Para concluir esta discussão referencial sobre o BPC, destacam-se os seguintes pontos: embora o programa represente um avanço na garantia de um mínimo de subsistência para idosos e pessoas com deficiência, sua efetividade esbarra em barreiras estruturais e critérios de elegibilidade restritivos que desconsideram custos adicionais de saúde (Mendes; Carvalho, 2022), avaliações biomédicas pouco sensíveis ao contexto social (Rodrigues; Osterne, 2015), morosidade imposta pela sobrecarga dos CRAS (CFESS, 2022; CRESS-BA, 2021) e exclusão de parcela significativa da população pela digitalização dos serviços (Carvalho; Nascimento, 2022). Fica claro que, para que o BPC deixe de cumprir apenas um papel residual de combate à pobreza e alcance seu potencial transformador, é imprescindível: Revisar os critérios de renda per capita, incluindo custos com medicamentos e cuidados continuados; Capacitar os profissionais do INSS para aplicação do modelo biopsicossocial de deficiência; Fortalecer a estrutura e o quadro técnico dos CRAS; Promover a inclusão digital e o apoio presencial às populações vulneráveis; Integrar o BPC a políticas de saúde, educação, trabalho e habitação.
CONSIDERAÇÕES FINAIS
O Benefício de Prestação Continuada (BPC) constitui um avanço significativo no arcabouço de proteção social brasileiro, ao garantir renda mínima a idosos e pessoas com deficiência em situação de extrema vulnerabilidade. Contudo, sua plena efetividade esbarra em entraves que se estendem desde critérios de elegibilidade excessivamente restritivos até procedimentos avaliativos ainda centrados no modelo biomédico e na burocracia digital. A exigência de comprovação de renda per capita, aliada à rigidez dos processos de avaliação médica e social e à dificuldade de uso de plataformas digitais, impede que parcela expressiva dos potenciais beneficiários acesse o direito constitucional que lhe cabe.

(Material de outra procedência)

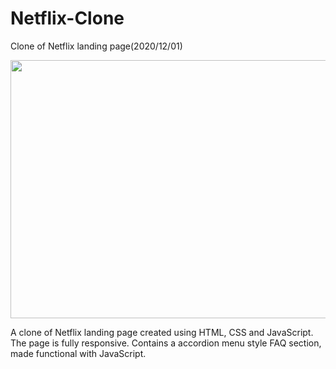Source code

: # Netflix-Clone
Clone of Netflix landing page(2020/12/01)


<p align="center">
  <img width="550" height="413" src="https://user-images.githubusercontent.com/66121679/105895354-b7d98e00-6015-11eb-9d08-ea3b919893e0.png">
</p>

A clone of Netflix landing page created using HTML, CSS and JavaScript.
The page is fully responsive.
Contains a accordion menu style FAQ section, made functional with JavaScript.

Além disso, a falta de articulação com políticas setoriais de saúde, educação, transporte e qualificação profissional limita o alcance dos beneficiários do BPC na promoção da autonomia e da inclusão social. Para superar esses desafios, mostrou-se essencial: Revisão dos critérios de elegibilidade, incorporando aos cálculos de renda os custos adicionais relacionados à deficiência; Aperfeiçoamento das avaliações, com capacitação de profissionais para aplicação consistente do modelo biopsicossocial; Ampliação da inclusão digital, por meio de programas de formação e de oferta de canais de atendimento assistido, sobretudo para idosos e populações rurais; Fortalecimento da rede de assistência social nos municípios, ampliando a estrutura e o quadro de assistentes sociais nos CRAS; Integração intersetorial, garantindo a articulação do BPC com políticas de habitação, transporte acessível, saúde e educação adaptada.
Somente por meio de medidas integradas e pautadas na equidade será possível garantir que o BPC deixe de funcionar meramente como um instrumento residual de sobrevivência e se consolide como um promotor efetivo da cidadania e da inclusão social. Embora assegure um mínimo de subsistência, o benefício continua concebido e implementado para atender apenas às “sobras” das demandas sociais, em vez de se integrar a uma estratégia mais ampla de promoção de direitos e participação social.